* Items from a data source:
════════════════════
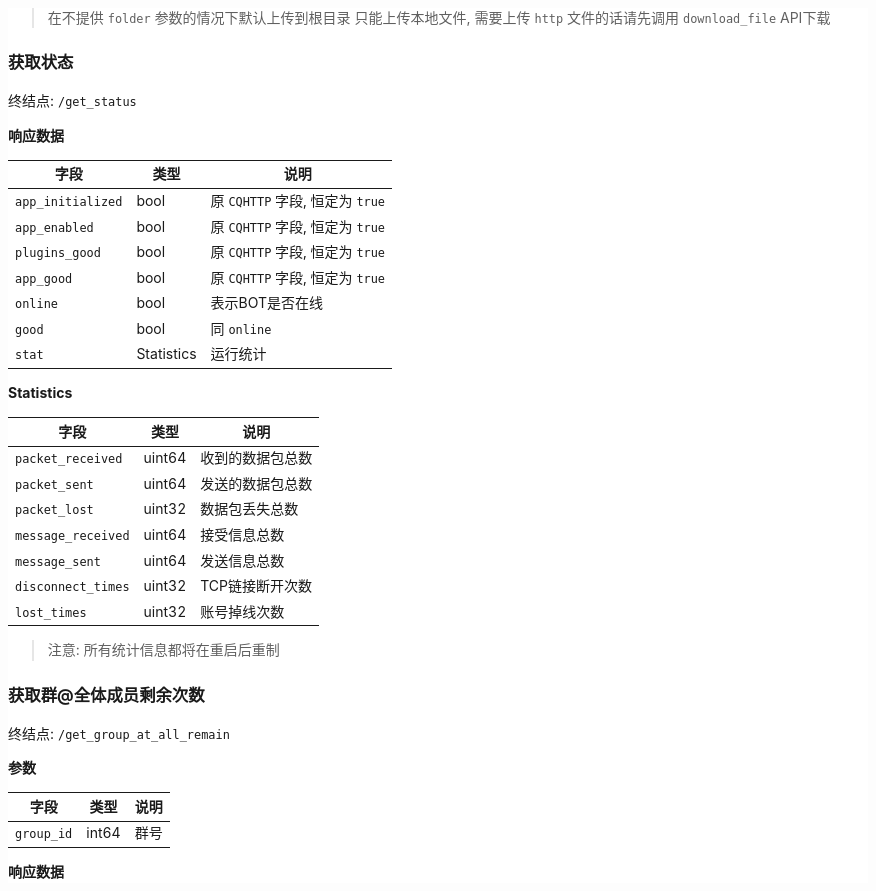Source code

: > 在不提供 `folder` 参数的情况下默认上传到根目录
> 只能上传本地文件, 需要上传 `http` 文件的话请先调用 `download_file` API下载

### 获取状态

终结点: `/get_status`

**响应数据**

| 字段              | 类型       | 说明                            |
| ----------------- | ---------- | ------------------------------- |
| `app_initialized` | bool       | 原 `CQHTTP` 字段, 恒定为 `true` |
| `app_enabled`     | bool       | 原 `CQHTTP` 字段, 恒定为 `true` |
| `plugins_good`    | bool       | 原 `CQHTTP` 字段, 恒定为 `true` |
| `app_good`        | bool       | 原 `CQHTTP` 字段, 恒定为 `true` |
| `online`          | bool       | 表示BOT是否在线                 |
| `good`            | bool       | 同 `online`                     |
| `stat`            | Statistics | 运行统计                        |

**Statistics**


| 字段               | 类型   | 说明             |
| ------------------ | ------ | ---------------- |
| `packet_received`  | uint64 | 收到的数据包总数 |
| `packet_sent`      | uint64 | 发送的数据包总数 |
| `packet_lost`      | uint32 | 数据包丢失总数   |
| `message_received` | uint64 | 接受信息总数     |
| `message_sent`     | uint64 | 发送信息总数     |
| `disconnect_times` | uint32 | TCP链接断开次数  |
| `lost_times`       | uint32 | 账号掉线次数     |

> 注意: 所有统计信息都将在重启后重制

### 获取群@全体成员剩余次数

终结点: `/get_group_at_all_remain`

**参数** 

| 字段       | 类型  | 说明 |
| ---------- | ----- | ---- |
| `group_id` | int64 | 群号 |

**响应数据**
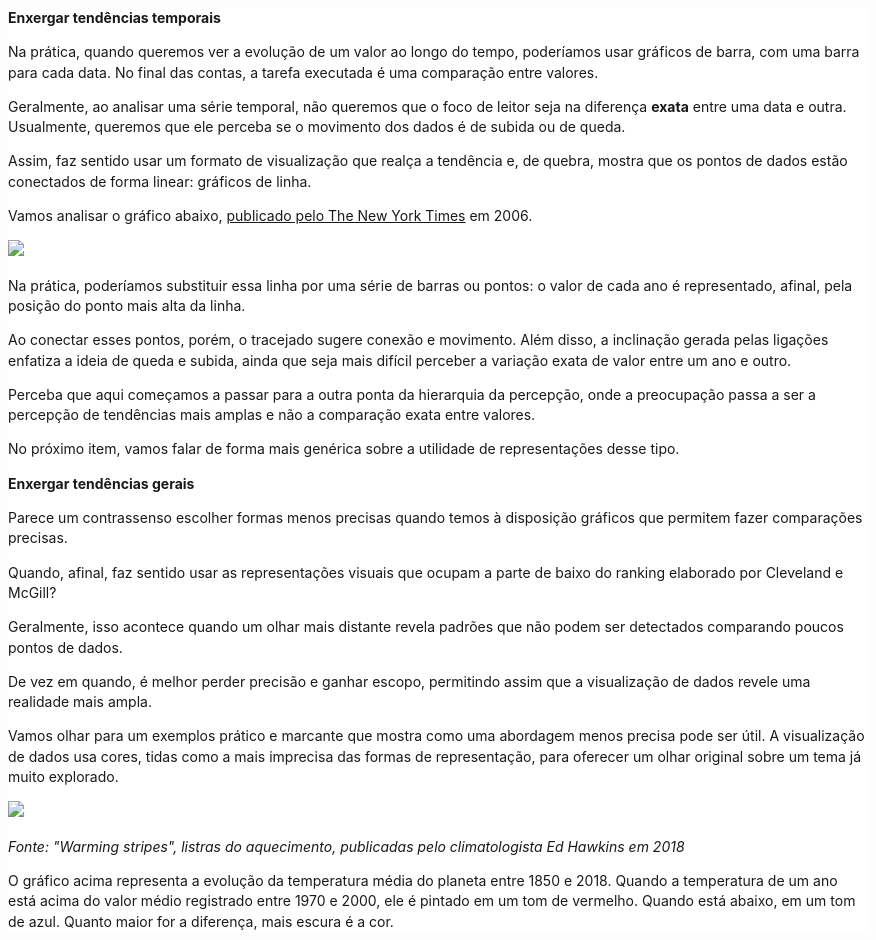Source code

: **Enxergar tendências temporais**

Na prática, quando queremos ver a evolução de um valor ao longo do tempo, poderíamos usar gráficos de barra, com uma barra para cada data. No final das contas, a tarefa executada é uma comparação entre valores.

Geralmente, ao analisar uma série temporal, não queremos que o foco de leitor seja na diferença **exata** entre uma data e outra. Usualmente, queremos que ele perceba se o movimento dos dados é de subida ou de queda.

Assim, faz sentido usar um formato de visualização que realça a tendência e, de quebra, mostra que os pontos de dados estão conectados de forma linear: gráficos de linha.

Vamos analisar o gráfico abaixo, [publicado pelo The New York Times](https://archive.nytimes.com/www.nytimes.com/imagepages/2006/08/26/weekinreview/27leon_graph2.html?ref=patrick.net) em 2006.

![](RackMultipart20200807-4-10x14ou_html_83168efc20951aed.png)

Na prática, poderíamos substituir essa linha por uma série de barras ou pontos: o valor de cada ano é representado, afinal, pela posição do ponto mais alta da linha.

Ao conectar esses pontos, porém, o tracejado sugere conexão e movimento. Além disso, a inclinação gerada pelas ligações enfatiza a ideia de queda e subida, ainda que seja mais difícil perceber a variação exata de valor entre um ano e outro.

Perceba que aqui começamos a passar para a outra ponta da hierarquia da percepção, onde a preocupação passa a ser a percepção de tendências mais amplas e não a comparação exata entre valores.

No próximo item, vamos falar de forma mais genérica sobre a utilidade de representações desse tipo.

**Enxergar tendências gerais**

Parece um contrassenso escolher formas menos precisas quando temos à disposição gráficos que permitem fazer comparações precisas.

Quando, afinal, faz sentido usar as representações visuais que ocupam a parte de baixo do ranking elaborado por Cleveland e McGill?

Geralmente, isso acontece quando um olhar mais distante revela padrões que não podem ser detectados comparando poucos pontos de dados.

De vez em quando, é melhor perder precisão e ganhar escopo, permitindo assim que a visualização de dados revele uma realidade mais ampla.

Vamos olhar para um exemplos prático e marcante que mostra como uma abordagem menos precisa pode ser útil. A visualização de dados usa cores, tidas como a mais imprecisa das formas de representação, para oferecer um olhar original sobre um tema já muito explorado.

![](RackMultipart20200807-4-10x14ou_html_fb6e047c5b724cd7.png)

_Fonte: &quot;Warming stripes&quot;, listras do aquecimento, publicadas pelo climatologista Ed Hawkins em 2018_

O gráfico acima representa a evolução da temperatura média do planeta entre 1850 e 2018. Quando a temperatura de um ano está acima do valor médio registrado entre 1970 e 2000, ele é pintado em um tom de vermelho. Quando está abaixo, em um tom de azul. Quanto maior for a diferença, mais escura é a cor.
════════════════════
The required output is each record above, reproduced exactly, without its pictures.

Source code

: > 在不提供 `folder` 参数的情况下默认上传到根目录
> 只能上传本地文件, 需要上传 `http` 文件的话请先调用 `download_file` API下载

### 获取状态

终结点: `/get_status`

**响应数据**

| 字段              | 类型       | 说明                            |
| ----------------- | ---------- | ------------------------------- |
| `app_initialized` | bool       | 原 `CQHTTP` 字段, 恒定为 `true` |
| `app_enabled`     | bool       | 原 `CQHTTP` 字段, 恒定为 `true` |
| `plugins_good`    | bool       | 原 `CQHTTP` 字段, 恒定为 `true` |
| `app_good`        | bool       | 原 `CQHTTP` 字段, 恒定为 `true` |
| `online`          | bool       | 表示BOT是否在线                 |
| `good`            | bool       | 同 `online`                     |
| `stat`            | Statistics | 运行统计                        |

**Statistics**


| 字段               | 类型   | 说明             |
| ------------------ | ------ | ---------------- |
| `packet_received`  | uint64 | 收到的数据包总数 |
| `packet_sent`      | uint64 | 发送的数据包总数 |
| `packet_lost`      | uint32 | 数据包丢失总数   |
| `message_received` | uint64 | 接受信息总数     |
| `message_sent`     | uint64 | 发送信息总数     |
| `disconnect_times` | uint32 | TCP链接断开次数  |
| `lost_times`       | uint32 | 账号掉线次数     |

> 注意: 所有统计信息都将在重启后重制

### 获取群@全体成员剩余次数

终结点: `/get_group_at_all_remain`

**参数** 

| 字段       | 类型  | 说明 |
| ---------- | ----- | ---- |
| `group_id` | int64 | 群号 |

**响应数据**
Source code

: **Enxergar tendências temporais**

Na prática, quando queremos ver a evolução de um valor ao longo do tempo, poderíamos usar gráficos de barra, com uma barra para cada data. No final das contas, a tarefa executada é uma comparação entre valores.

Geralmente, ao analisar uma série temporal, não queremos que o foco de leitor seja na diferença **exata** entre uma data e outra. Usualmente, queremos que ele perceba se o movimento dos dados é de subida ou de queda.

Assim, faz sentido usar um formato de visualização que realça a tendência e, de quebra, mostra que os pontos de dados estão conectados de forma linear: gráficos de linha.

Vamos analisar o gráfico abaixo, [publicado pelo The New York Times](https://archive.nytimes.com/www.nytimes.com/imagepages/2006/08/26/weekinreview/27leon_graph2.html?ref=patrick.net) em 2006.

![](RackMultipart20200807-4-10x14ou_html_83168efc20951aed.png)

Na prática, poderíamos substituir essa linha por uma série de barras ou pontos: o valor de cada ano é representado, afinal, pela posição do ponto mais alta da linha.

Ao conectar esses pontos, porém, o tracejado sugere conexão e movimento. Além disso, a inclinação gerada pelas ligações enfatiza a ideia de queda e subida, ainda que seja mais difícil perceber a variação exata de valor entre um ano e outro.

Perceba que aqui começamos a passar para a outra ponta da hierarquia da percepção, onde a preocupação passa a ser a percepção de tendências mais amplas e não a comparação exata entre valores.

No próximo item, vamos falar de forma mais genérica sobre a utilidade de representações desse tipo.

**Enxergar tendências gerais**

Parece um contrassenso escolher formas menos precisas quando temos à disposição gráficos que permitem fazer comparações precisas.

Quando, afinal, faz sentido usar as representações visuais que ocupam a parte de baixo do ranking elaborado por Cleveland e McGill?

Geralmente, isso acontece quando um olhar mais distante revela padrões que não podem ser detectados comparando poucos pontos de dados.

De vez em quando, é melhor perder precisão e ganhar escopo, permitindo assim que a visualização de dados revele uma realidade mais ampla.

Vamos olhar para um exemplos prático e marcante que mostra como uma abordagem menos precisa pode ser útil. A visualização de dados usa cores, tidas como a mais imprecisa das formas de representação, para oferecer um olhar original sobre um tema já muito explorado.

![](RackMultipart20200807-4-10x14ou_html_fb6e047c5b724cd7.png)

_Fonte: &quot;Warming stripes&quot;, listras do aquecimento, publicadas pelo climatologista Ed Hawkins em 2018_

O gráfico acima representa a evolução da temperatura média do planeta entre 1850 e 2018. Quando a temperatura de um ano está acima do valor médio registrado entre 1970 e 2000, ele é pintado em um tom de vermelho. Quando está abaixo, em um tom de azul. Quanto maior for a diferença, mais escura é a cor.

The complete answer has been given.